**WHAT YOU HAVE TO DO**
Return each line of the data below that contains the string "store".

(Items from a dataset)

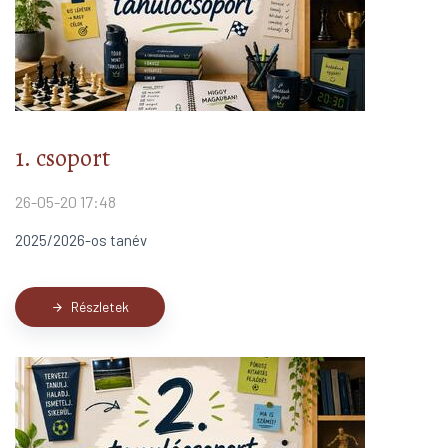
1. csoport
26-05-20 17:48
2025/2026-os tanév
Részletek
arrow_forward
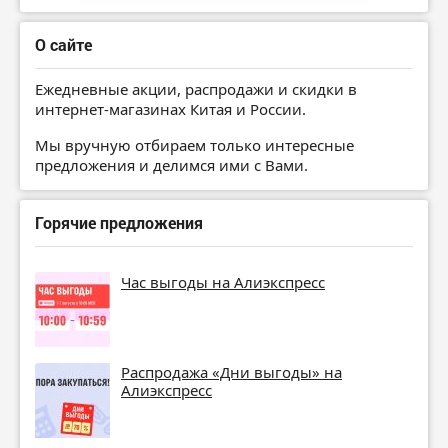
О сайте
Ежедневные акции, распродажи и скидки в
интернет-магазинах Китая и России.
Мы вручную отбираем только интересные
предложения и делимся ими с Вами.
Горячие предложения
Час выгоды на Алиэкспресс
Распродажа «Дни выгоды» на
Алиэкспресс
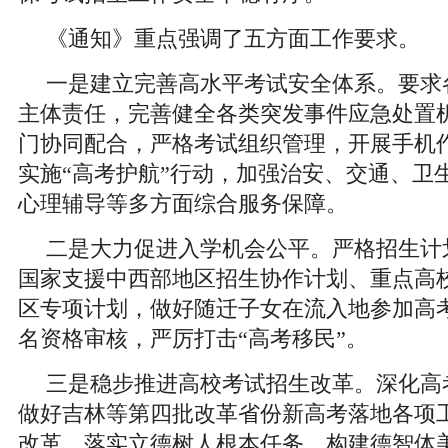
《通知》重点强调了五方面工作要求。
一是建立完善高水平考试安全体系。要求
主体责任，完善健全各类突发事件应急处置
门协同配合，严格考试组织管理，开展手机
实施“高考护航”行动，加强治安、交通、卫
心理辅导等多方面综合服务保障。
二是大力促进入学机会公平。严格招生计
国家支援中西部地区招生协作计划、重点高
区专项计划，做好随迁子女在流入地参加高
名资格审核，严厉打击“高考移民”。
三是稳步推进高校考试招生改革。深化高
做好吉林等第四批改革省份新高考落地各项
改革，落实立德树人根本任务，构建德智体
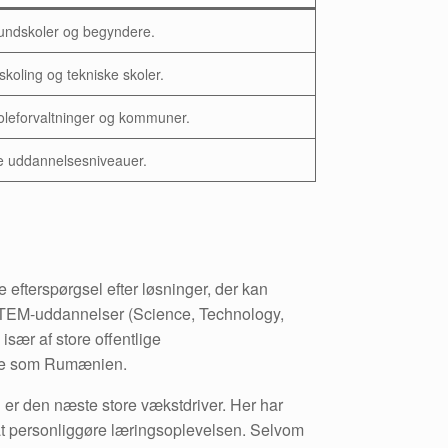
undskoler og begyndere.
koling og tekniske skoler.
oleforvaltninger og kommuner.
le uddannelsesniveauer.
 efterspørgsel efter løsninger, der kan
 STEM-uddannelser (Science, Technology,
sær af store offentlige
ande som Rumænien.
n er den næste store vækstdriver. Her har
at personliggøre læringsoplevelsen. Selvom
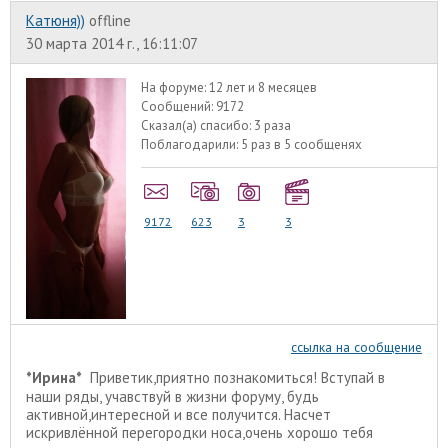
Катюня))
offline
30 марта 2014 г., 16:11:07
На форуме:
12 лет и 8 месяцев
Сообщений:
9172
Сказал(а) спасибо:
3 раза
Поблагодарили:
5 раз в 5 сообщенях
9172
623
3
3
ссылка на сообщение
*Ирина*
Приветик,приятно познакомиться! Вступай в
наши ряды, учавствуй в жизни форуму, будь
активной,интересной и все получится. Насчет
искривлённой перегородки носа,очень хорошо тебя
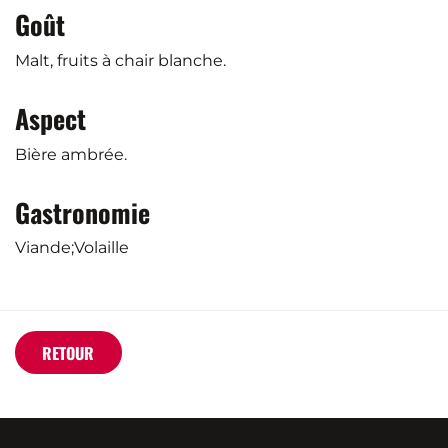
Goût
Malt, fruits à chair blanche.
Aspect
Bière ambrée.
Gastronomie
Viande;Volaille
RETOUR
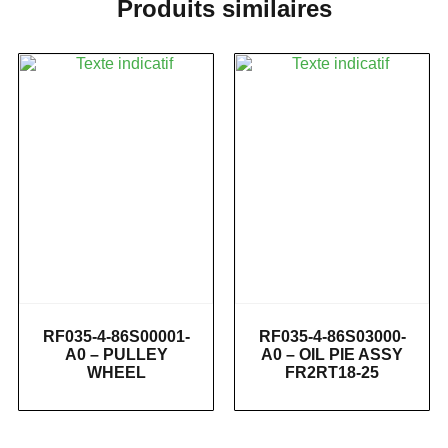
Produits similaires
RF035-4-86S00001-
RF035-4-86S03000-
A0 – PULLEY
A0 – OIL PIE ASSY
WHEEL
FR2RT18-25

**YOUR SOLUTION**
sær af store offentlige
n er den næste store vækstdriver. Her har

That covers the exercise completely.